Each technology (in a way) is unique in and of itself, unlike medication, where there’s a chemical formula. If you make metformin, it better be metformin regardless of which factory is making it. But, from a technology platform, there are little tweaks and differences between them, and those little tweaks and differences can result in either success or failure. Each one has to be reviewed on its own, and one of the things you have to look at is, what are the unique properties to the tool or technology that yields the outcome? And, does the next device or tool carry the same properties with it?

Robert Gabbay, MD, PhD, FACP: I think one of the other challenges for devices is that pathway of making iterative changes makes sense, and each thing is regulated and reviewed. But in these digital platforms (there are very few studies with, them but when they are done), usually the process of development is so rapid that in whatever they tested 2 years ago, they’ve got a completely different version—version 5.0. And so, our clinical trial system can’t do the studies fast enough for the iterative changes in digital technology.

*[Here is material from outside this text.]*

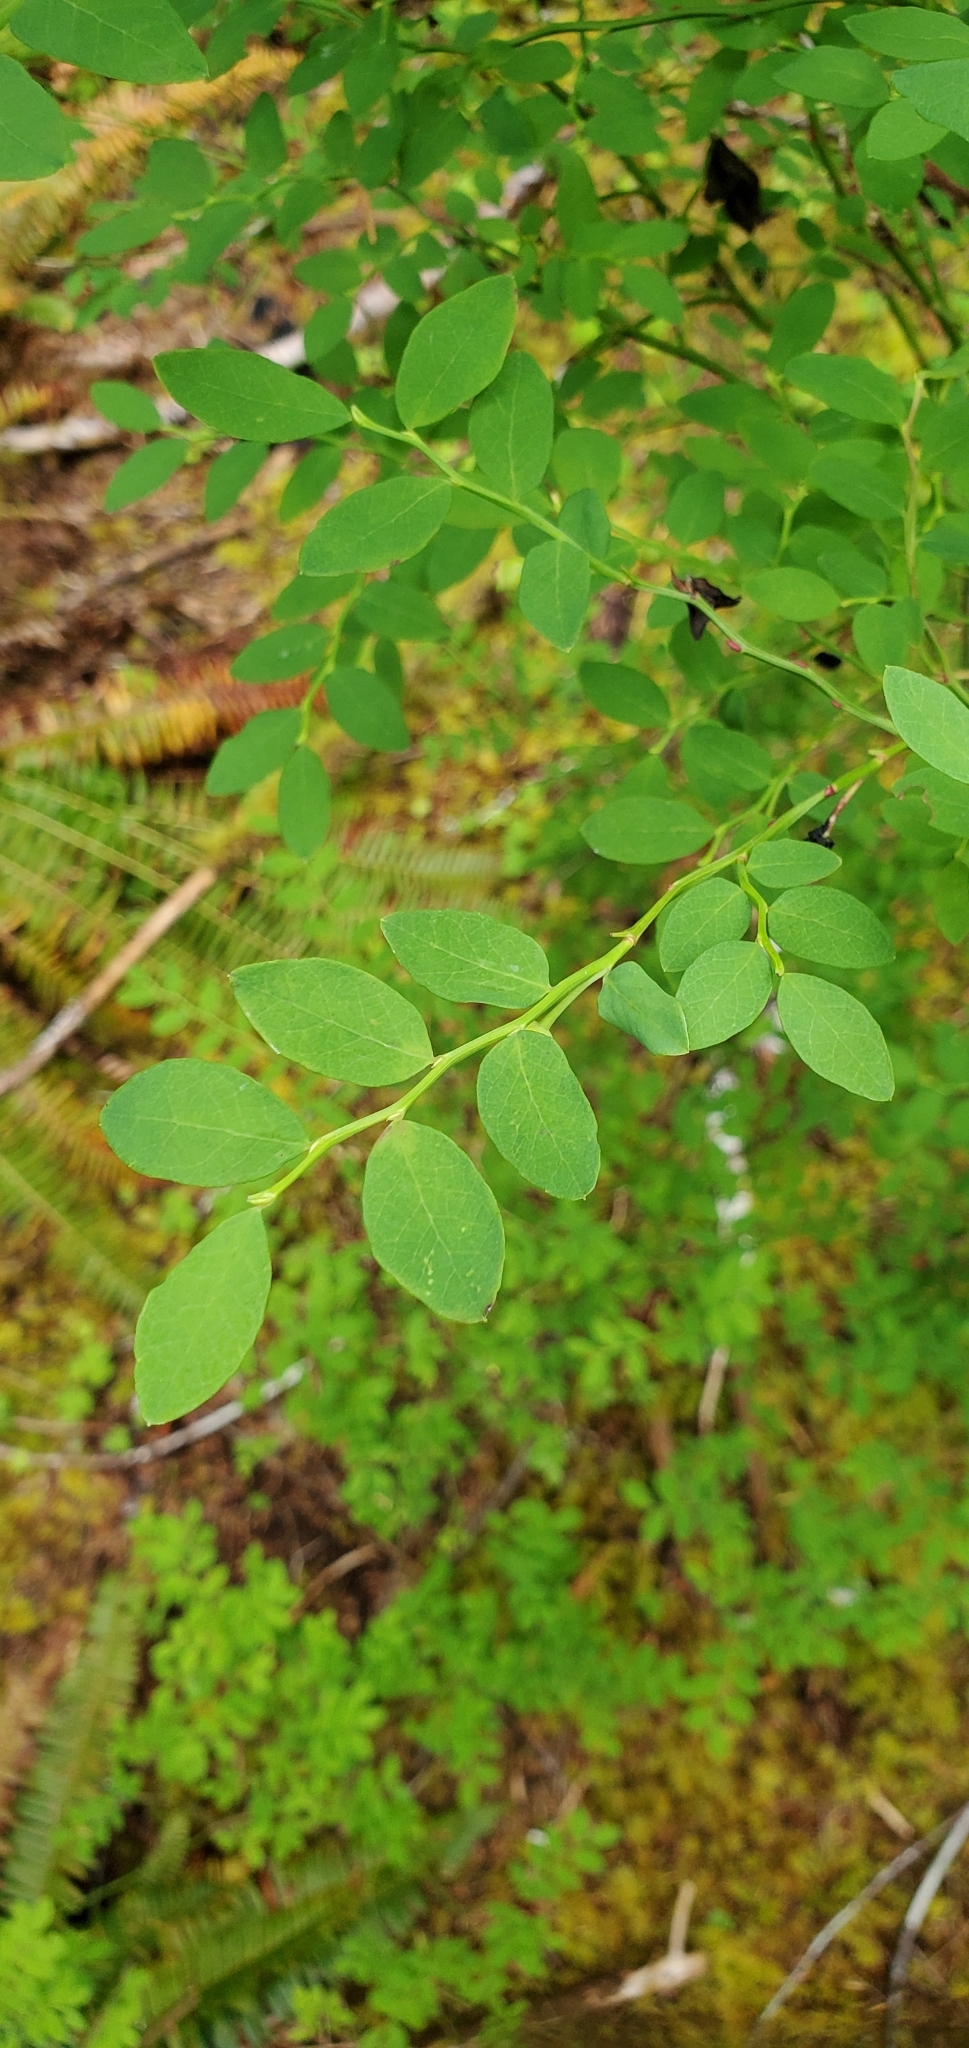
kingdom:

Kenneth Snow, MD, MBA: That’s absolutely true, and oftentimes, those trials will then have a population of folks who, of course, are engaged. They wanted to be in the trial. They wanted to use the technology. Are they doing better than it appears because of the technology, or are they doing better because those are the folks who just do better and they would do better even if they didn’t have good technology? They would riddle it out even in the absence of technology. It is one place where big data—data that’s collected, accepted by a payer looking at outcomes—can really be mined and understood. Can we show outcomes and do studies in ways that really aren’t practical, as you said, in the traditional blinded controlled study system?